[Start of section]

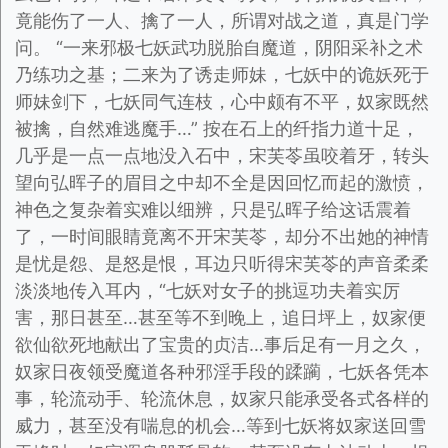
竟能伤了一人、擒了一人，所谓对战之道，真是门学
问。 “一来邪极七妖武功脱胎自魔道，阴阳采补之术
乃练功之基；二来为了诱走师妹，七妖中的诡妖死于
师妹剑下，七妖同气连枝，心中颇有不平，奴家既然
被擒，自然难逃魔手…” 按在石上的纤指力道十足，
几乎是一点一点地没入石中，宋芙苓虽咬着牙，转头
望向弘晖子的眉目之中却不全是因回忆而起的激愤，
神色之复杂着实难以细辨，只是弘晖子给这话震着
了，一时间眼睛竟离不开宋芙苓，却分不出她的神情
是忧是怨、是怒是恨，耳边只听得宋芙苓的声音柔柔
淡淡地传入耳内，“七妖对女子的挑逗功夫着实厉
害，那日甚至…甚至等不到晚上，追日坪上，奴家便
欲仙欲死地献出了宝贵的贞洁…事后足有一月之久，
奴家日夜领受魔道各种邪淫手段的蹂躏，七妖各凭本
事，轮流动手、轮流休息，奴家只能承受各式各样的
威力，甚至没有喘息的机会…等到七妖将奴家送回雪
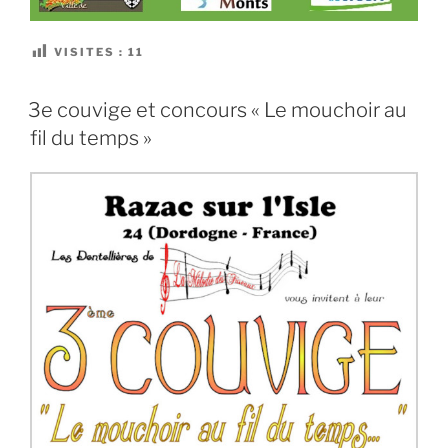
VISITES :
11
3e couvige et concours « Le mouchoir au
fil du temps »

[End of section]
[Start of section]

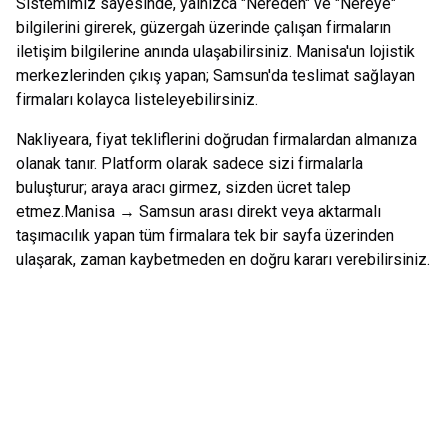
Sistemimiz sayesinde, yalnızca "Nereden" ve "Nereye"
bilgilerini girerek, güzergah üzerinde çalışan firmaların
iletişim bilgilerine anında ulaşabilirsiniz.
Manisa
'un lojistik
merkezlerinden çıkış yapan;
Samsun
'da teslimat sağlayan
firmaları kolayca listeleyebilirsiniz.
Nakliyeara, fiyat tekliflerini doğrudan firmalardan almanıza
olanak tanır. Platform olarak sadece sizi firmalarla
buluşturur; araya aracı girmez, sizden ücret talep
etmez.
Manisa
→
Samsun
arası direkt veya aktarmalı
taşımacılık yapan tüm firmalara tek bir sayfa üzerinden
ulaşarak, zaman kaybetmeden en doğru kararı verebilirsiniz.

[End of section]

• _EXERCISE INSTRUCTIONS_
Report how many lines in the listing above contain the string "yapan", matching case exactly. Give only the number.

• _ANSWER SPACE_
2